## Brano
┄┄┄┄┄┄

“Ho scelto di essere un soldato”: il giuramento dei nuovi Volontari dell’Esercito Italiano - brigatafolgore.net
Nel silenzio carico di emozione della piazza d’armi, si alza la voce ferma dei giovani Volontari in Ferma Iniziale dell’Esercito Italiano. Una voce che non è soltanto parola, ma promessa. Promessa di fedeltà, di sacrificio, di amore verso la Patria.
Davanti al Tricolore che sventola alto nel cielo, ogni soldato pronuncia il proprio giuramento:
“Ho scelto di essere un soldato.”
Una scelta consapevole, profonda, che apre a una vita fatta di impegno, rinunce, disciplina e dedizione. Una vita che non promette ricchezze, ma dona ciò che conta davvero: la gratitudine di chi è stato aiutato, il rispetto dei commilitoni, l’onore di servire l’Italia.

┄┄┄┄┄┄

[Confronti prima e dopo]
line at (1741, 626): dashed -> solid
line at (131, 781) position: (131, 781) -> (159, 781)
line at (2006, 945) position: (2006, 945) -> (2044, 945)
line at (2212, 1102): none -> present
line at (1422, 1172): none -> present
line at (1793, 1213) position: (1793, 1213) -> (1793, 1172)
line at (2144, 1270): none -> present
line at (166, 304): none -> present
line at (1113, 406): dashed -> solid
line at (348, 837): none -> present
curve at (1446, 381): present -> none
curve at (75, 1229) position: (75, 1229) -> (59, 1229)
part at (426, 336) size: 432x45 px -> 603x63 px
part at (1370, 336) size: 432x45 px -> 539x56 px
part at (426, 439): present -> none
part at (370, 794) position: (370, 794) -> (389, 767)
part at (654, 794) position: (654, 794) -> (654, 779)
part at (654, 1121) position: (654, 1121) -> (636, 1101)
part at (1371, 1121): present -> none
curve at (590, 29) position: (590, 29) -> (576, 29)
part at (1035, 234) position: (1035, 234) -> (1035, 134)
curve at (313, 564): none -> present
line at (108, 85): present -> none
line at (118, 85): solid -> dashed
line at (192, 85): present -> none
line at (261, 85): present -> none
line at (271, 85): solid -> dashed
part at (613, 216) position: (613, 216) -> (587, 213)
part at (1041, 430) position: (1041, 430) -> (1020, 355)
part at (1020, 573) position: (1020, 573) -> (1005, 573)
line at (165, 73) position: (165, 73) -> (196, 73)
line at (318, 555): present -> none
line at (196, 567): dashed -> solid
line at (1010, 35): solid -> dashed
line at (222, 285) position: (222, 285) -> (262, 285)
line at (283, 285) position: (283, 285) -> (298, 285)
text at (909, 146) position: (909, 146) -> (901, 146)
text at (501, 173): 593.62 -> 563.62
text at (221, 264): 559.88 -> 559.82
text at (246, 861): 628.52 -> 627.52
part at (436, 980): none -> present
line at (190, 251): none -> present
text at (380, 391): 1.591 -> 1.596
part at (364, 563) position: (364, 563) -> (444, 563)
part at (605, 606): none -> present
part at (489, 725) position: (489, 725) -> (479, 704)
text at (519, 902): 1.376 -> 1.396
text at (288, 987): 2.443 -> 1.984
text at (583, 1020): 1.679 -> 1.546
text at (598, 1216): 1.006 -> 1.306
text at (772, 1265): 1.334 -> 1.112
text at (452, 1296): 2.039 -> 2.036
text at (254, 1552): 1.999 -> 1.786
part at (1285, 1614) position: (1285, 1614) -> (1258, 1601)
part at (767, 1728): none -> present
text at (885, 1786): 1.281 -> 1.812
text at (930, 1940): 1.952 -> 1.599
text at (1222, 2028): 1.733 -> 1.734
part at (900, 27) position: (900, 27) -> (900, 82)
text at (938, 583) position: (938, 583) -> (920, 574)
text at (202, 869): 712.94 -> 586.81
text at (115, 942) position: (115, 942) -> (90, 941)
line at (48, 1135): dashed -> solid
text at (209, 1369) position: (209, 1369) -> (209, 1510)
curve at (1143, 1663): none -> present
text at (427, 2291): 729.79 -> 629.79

┄┄┄┄┄┄

## Consegna
Riprendi il brano sul giuramento dei nuovi Volontari dell’Esercito Italiano e proseguilo a partire dalla sua ultima frase.

## Risposta
Essere un soldato significa accettare la fatica, affrontare la distanza dagli affetti, superare le difficoltà con coraggio e determinazione. Significa anteporre il dovere al diritto, il bene comune all’interesse personale. Ogni giorno, chi indossa questa uniforme rinnova la propria scelta: servire la Nazione con onore.
Nel giuramento si concretizza un patto sacro — tra il soldato e la Patria, tra l’individuo e l’Istituzione, tra l’oggi e la Storia.
I valori che guidano l’Esercito — onore, coraggio, disciplina, lealtà — sono la bussola morale che orienta ogni passo. Non sono solo parole: sono la forza invisibile che unisce i soldati, il battito comune che fa vibrare i cuori davanti al Tricolore.
Perché il soldato non si misura dai gradi che porta sulle spalle, ma dai valori che custodisce nel cuore.
E in questo cuore risiede la certezza di non abbandonare mai i propri concittadini, la forza di restare uniti nelle prove più dure, la volontà di servire con sacrificio e umiltà.
"Ho scelto di essere un soldato, non perché amo la guerra, ma perché amo la Patria."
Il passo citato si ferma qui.